• _EXERCISE DESCRIPTION_:
Print the records below exactly. Omit every picture.

• _DATA PROVIDED_:
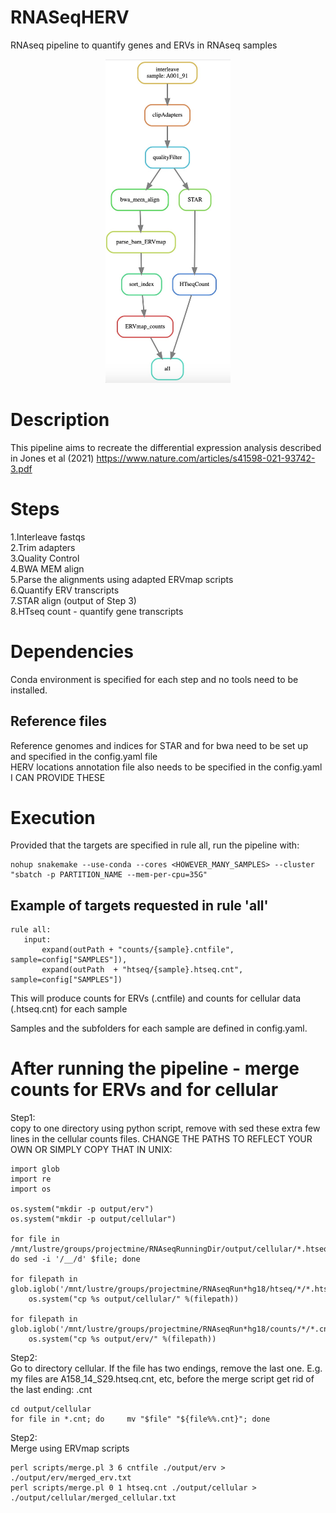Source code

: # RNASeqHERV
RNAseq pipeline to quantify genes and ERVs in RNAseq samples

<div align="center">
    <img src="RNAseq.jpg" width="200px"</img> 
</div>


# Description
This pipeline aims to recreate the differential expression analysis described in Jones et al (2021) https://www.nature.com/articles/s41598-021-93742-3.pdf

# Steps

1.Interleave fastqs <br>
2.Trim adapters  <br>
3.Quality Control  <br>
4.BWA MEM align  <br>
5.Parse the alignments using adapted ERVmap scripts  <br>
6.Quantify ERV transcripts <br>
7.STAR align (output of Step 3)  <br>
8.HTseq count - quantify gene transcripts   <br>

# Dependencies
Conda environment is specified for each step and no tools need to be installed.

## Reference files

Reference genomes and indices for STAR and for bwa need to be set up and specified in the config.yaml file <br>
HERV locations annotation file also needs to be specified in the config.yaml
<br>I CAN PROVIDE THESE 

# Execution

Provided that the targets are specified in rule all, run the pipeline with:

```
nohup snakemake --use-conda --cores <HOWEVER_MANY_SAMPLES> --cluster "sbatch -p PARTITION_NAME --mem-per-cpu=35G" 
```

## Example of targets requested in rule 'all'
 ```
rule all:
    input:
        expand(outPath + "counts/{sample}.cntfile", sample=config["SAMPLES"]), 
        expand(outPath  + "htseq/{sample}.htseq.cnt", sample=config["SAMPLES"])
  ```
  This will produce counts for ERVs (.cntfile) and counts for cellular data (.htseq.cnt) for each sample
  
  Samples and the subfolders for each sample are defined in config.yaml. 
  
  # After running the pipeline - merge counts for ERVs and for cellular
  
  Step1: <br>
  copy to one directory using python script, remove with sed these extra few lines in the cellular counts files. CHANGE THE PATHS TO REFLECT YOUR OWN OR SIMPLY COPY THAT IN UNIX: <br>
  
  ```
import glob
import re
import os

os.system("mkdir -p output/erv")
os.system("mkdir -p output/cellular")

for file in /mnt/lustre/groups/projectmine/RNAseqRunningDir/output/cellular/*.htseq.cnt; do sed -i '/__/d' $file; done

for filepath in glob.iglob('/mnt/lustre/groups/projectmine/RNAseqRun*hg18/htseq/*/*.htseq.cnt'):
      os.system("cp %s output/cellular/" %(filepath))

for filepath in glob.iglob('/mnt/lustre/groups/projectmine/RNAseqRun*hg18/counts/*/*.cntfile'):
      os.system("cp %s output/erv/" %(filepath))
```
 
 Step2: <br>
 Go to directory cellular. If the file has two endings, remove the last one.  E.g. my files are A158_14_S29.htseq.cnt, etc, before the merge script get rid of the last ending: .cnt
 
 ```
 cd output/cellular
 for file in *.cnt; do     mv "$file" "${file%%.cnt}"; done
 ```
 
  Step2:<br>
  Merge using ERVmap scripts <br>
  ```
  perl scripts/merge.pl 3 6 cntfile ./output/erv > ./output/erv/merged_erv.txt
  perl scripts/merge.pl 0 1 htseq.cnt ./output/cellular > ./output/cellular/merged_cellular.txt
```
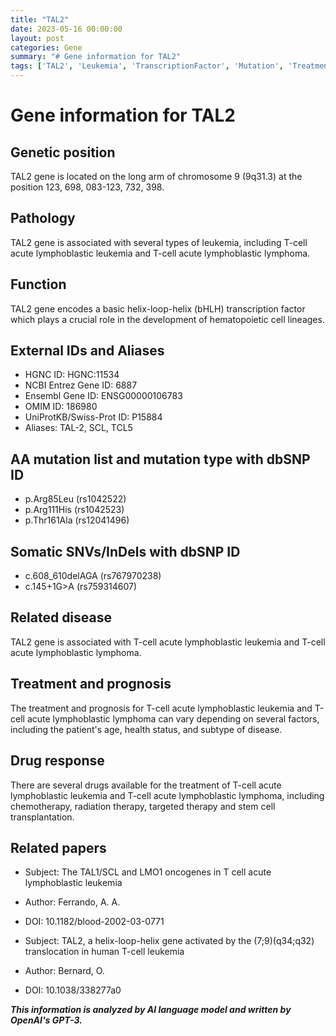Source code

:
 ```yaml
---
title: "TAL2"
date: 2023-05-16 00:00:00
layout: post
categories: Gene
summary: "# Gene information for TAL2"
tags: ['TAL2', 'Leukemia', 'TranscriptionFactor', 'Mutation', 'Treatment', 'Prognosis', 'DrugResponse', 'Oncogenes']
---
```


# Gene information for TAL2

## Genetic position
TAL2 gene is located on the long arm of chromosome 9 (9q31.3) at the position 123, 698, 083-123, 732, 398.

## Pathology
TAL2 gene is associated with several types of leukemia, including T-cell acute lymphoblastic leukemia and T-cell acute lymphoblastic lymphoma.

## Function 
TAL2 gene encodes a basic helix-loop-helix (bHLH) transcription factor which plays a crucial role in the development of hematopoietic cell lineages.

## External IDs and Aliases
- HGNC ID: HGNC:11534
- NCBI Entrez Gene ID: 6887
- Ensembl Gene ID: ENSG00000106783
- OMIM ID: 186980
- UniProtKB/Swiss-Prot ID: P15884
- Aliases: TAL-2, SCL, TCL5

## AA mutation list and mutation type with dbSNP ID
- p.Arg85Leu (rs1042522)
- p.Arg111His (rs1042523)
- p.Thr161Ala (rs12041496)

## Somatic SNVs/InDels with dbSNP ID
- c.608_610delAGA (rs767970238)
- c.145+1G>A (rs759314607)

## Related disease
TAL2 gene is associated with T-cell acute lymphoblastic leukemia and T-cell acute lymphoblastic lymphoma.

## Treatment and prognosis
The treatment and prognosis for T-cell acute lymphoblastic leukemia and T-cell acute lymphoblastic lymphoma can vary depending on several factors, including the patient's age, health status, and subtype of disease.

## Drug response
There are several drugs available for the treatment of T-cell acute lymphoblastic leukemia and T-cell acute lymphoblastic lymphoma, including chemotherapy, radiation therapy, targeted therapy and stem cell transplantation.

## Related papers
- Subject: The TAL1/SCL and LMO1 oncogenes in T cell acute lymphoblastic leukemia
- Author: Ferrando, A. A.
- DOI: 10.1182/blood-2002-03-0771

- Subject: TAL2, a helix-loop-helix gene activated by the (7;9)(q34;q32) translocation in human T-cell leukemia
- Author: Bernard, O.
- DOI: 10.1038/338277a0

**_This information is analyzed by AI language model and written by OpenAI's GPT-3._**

• _FINISHED EXERCISE_:
Source code

: # RNASeqHERV
RNAseq pipeline to quantify genes and ERVs in RNAseq samples

<div align="center">
    <img src="RNAseq.jpg" width="200px"</img> 
</div>


# Description
This pipeline aims to recreate the differential expression analysis described in Jones et al (2021) https://www.nature.com/articles/s41598-021-93742-3.pdf

# Steps

1.Interleave fastqs <br>
2.Trim adapters  <br>
3.Quality Control  <br>
4.BWA MEM align  <br>
5.Parse the alignments using adapted ERVmap scripts  <br>
6.Quantify ERV transcripts <br>
7.STAR align (output of Step 3)  <br>
8.HTseq count - quantify gene transcripts   <br>

# Dependencies
Conda environment is specified for each step and no tools need to be installed.

## Reference files

Reference genomes and indices for STAR and for bwa need to be set up and specified in the config.yaml file <br>
HERV locations annotation file also needs to be specified in the config.yaml
<br>I CAN PROVIDE THESE 

# Execution

Provided that the targets are specified in rule all, run the pipeline with:

```
nohup snakemake --use-conda --cores <HOWEVER_MANY_SAMPLES> --cluster "sbatch -p PARTITION_NAME --mem-per-cpu=35G" 
```

## Example of targets requested in rule 'all'
 ```
rule all:
    input:
        expand(outPath + "counts/{sample}.cntfile", sample=config["SAMPLES"]), 
        expand(outPath  + "htseq/{sample}.htseq.cnt", sample=config["SAMPLES"])
  ```
  This will produce counts for ERVs (.cntfile) and counts for cellular data (.htseq.cnt) for each sample
  
  Samples and the subfolders for each sample are defined in config.yaml. 
  
  # After running the pipeline - merge counts for ERVs and for cellular
  
  Step1: <br>
  copy to one directory using python script, remove with sed these extra few lines in the cellular counts files. CHANGE THE PATHS TO REFLECT YOUR OWN OR SIMPLY COPY THAT IN UNIX: <br>
  
  ```
import glob
import re
import os

os.system("mkdir -p output/erv")
os.system("mkdir -p output/cellular")

for file in /mnt/lustre/groups/projectmine/RNAseqRunningDir/output/cellular/*.htseq.cnt; do sed -i '/__/d' $file; done

for filepath in glob.iglob('/mnt/lustre/groups/projectmine/RNAseqRun*hg18/htseq/*/*.htseq.cnt'):
      os.system("cp %s output/cellular/" %(filepath))

for filepath in glob.iglob('/mnt/lustre/groups/projectmine/RNAseqRun*hg18/counts/*/*.cntfile'):
      os.system("cp %s output/erv/" %(filepath))
```
 
 Step2: <br>
 Go to directory cellular. If the file has two endings, remove the last one.  E.g. my files are A158_14_S29.htseq.cnt, etc, before the merge script get rid of the last ending: .cnt
 
 ```
 cd output/cellular
 for file in *.cnt; do     mv "$file" "${file%%.cnt}"; done
 ```
 
  Step2:<br>
  Merge using ERVmap scripts <br>
  ```
  perl scripts/merge.pl 3 6 cntfile ./output/erv > ./output/erv/merged_erv.txt
  perl scripts/merge.pl 0 1 htseq.cnt ./output/cellular > ./output/cellular/merged_cellular.txt
```
Source code

:
 ```yaml
---
title: "TAL2"
date: 2023-05-16 00:00:00
layout: post
categories: Gene
summary: "# Gene information for TAL2"
tags: ['TAL2', 'Leukemia', 'TranscriptionFactor', 'Mutation', 'Treatment', 'Prognosis', 'DrugResponse', 'Oncogenes']
---
```


# Gene information for TAL2

## Genetic position
TAL2 gene is located on the long arm of chromosome 9 (9q31.3) at the position 123, 698, 083-123, 732, 398.

## Pathology
TAL2 gene is associated with several types of leukemia, including T-cell acute lymphoblastic leukemia and T-cell acute lymphoblastic lymphoma.

## Function 
TAL2 gene encodes a basic helix-loop-helix (bHLH) transcription factor which plays a crucial role in the development of hematopoietic cell lineages.

## External IDs and Aliases
- HGNC ID: HGNC:11534
- NCBI Entrez Gene ID: 6887
- Ensembl Gene ID: ENSG00000106783
- OMIM ID: 186980
- UniProtKB/Swiss-Prot ID: P15884
- Aliases: TAL-2, SCL, TCL5

## AA mutation list and mutation type with dbSNP ID
- p.Arg85Leu (rs1042522)
- p.Arg111His (rs1042523)
- p.Thr161Ala (rs12041496)

## Somatic SNVs/InDels with dbSNP ID
- c.608_610delAGA (rs767970238)
- c.145+1G>A (rs759314607)

## Related disease
TAL2 gene is associated with T-cell acute lymphoblastic leukemia and T-cell acute lymphoblastic lymphoma.

## Treatment and prognosis
The treatment and prognosis for T-cell acute lymphoblastic leukemia and T-cell acute lymphoblastic lymphoma can vary depending on several factors, including the patient's age, health status, and subtype of disease.

## Drug response
There are several drugs available for the treatment of T-cell acute lymphoblastic leukemia and T-cell acute lymphoblastic lymphoma, including chemotherapy, radiation therapy, targeted therapy and stem cell transplantation.

## Related papers
- Subject: The TAL1/SCL and LMO1 oncogenes in T cell acute lymphoblastic leukemia
- Author: Ferrando, A. A.
- DOI: 10.1182/blood-2002-03-0771

- Subject: TAL2, a helix-loop-helix gene activated by the (7;9)(q34;q32) translocation in human T-cell leukemia
- Author: Bernard, O.
- DOI: 10.1038/338277a0

**_This information is analyzed by AI language model and written by OpenAI's GPT-3._**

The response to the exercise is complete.